Mie Inouye offers a thoughtful reflection on the nature of solidarity in the latest Boston Review forum on Solidarity. Inouye approaches solidarity from a decidedly Arendtian direction insofar as she seeks solidarity not only amongst one class or with one class but “across lines of domination.”
David Marchese interviews Tom Stoppard about the rising virus of antisemitism.
Yale and Harvard law schools have led a small movement of leading law schools refusing to participate in the corrupt practice of ranking schools led by institutions such as U.S. News & World Report. Leon Botstein, President of Bard College, explains why these rankings are not only silly, but dangerous.
There is a yearning for a truly non-biased and fully-inclusive museum. And since such a museum and such a show cannot exist, one group of curators have asked, "What's the Point of Museums?"
John McWhorter, very much like Corey Robin, also argues that the left needs to change its focus from questions of recognition to questions of power.

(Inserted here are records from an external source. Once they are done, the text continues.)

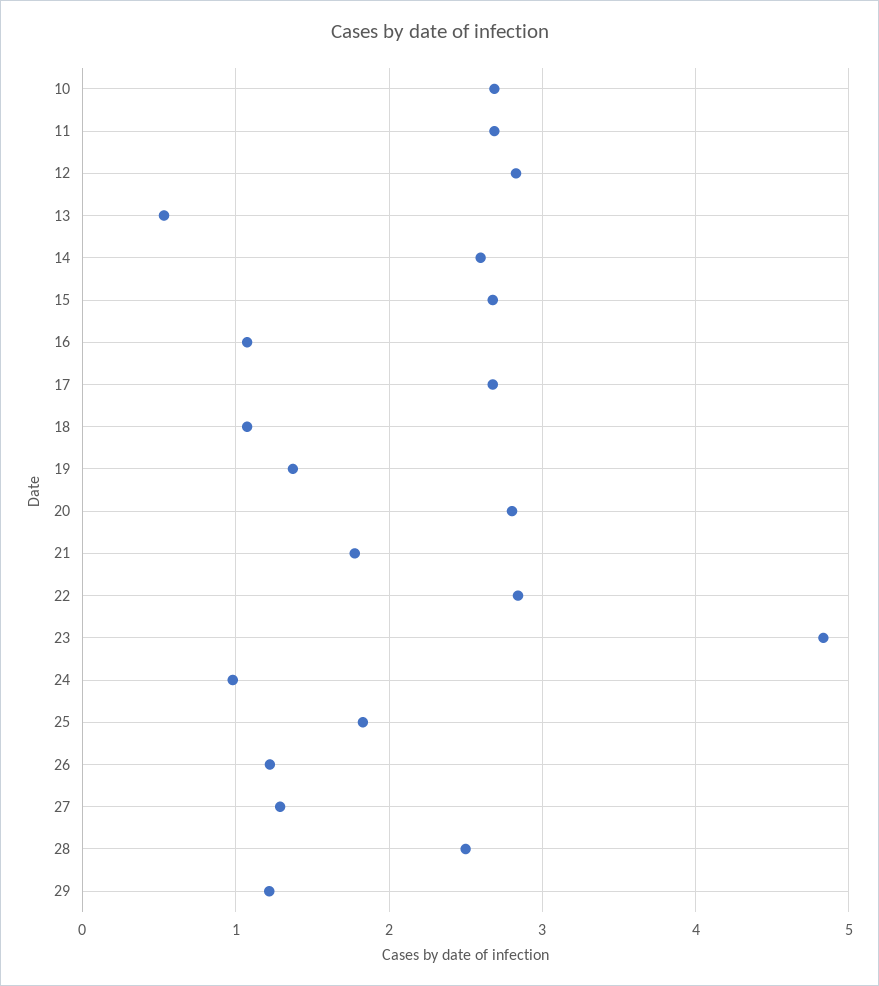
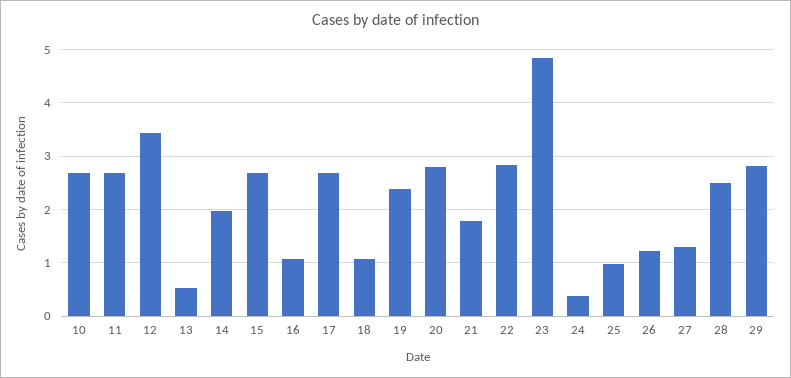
12: 2.8 -> 3.4
14: 2.6 -> 2
19: 1.4 -> 2.4
24: 1 -> 0.4
25: 1.8 -> 1
29: 1.2 -> 2.8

For McWhorter, evidence of the mistake made by contemporary leftist politics is the language of “systematic racism.”
For Corey Robin, the history of the last 300 years teaches us that the most important political struggles are about who can regulate the market. Whoever does so will determine where power rests. And that is the lesson Robin argues the present-day left is refusing to learn.
Robin Ashenden writes about the seismic significance of the appearance of Aleksandr Solzhenitsyn’s first novel, One Day in the Life of Ivan Denisovich, which appeared Sixty years ago last week.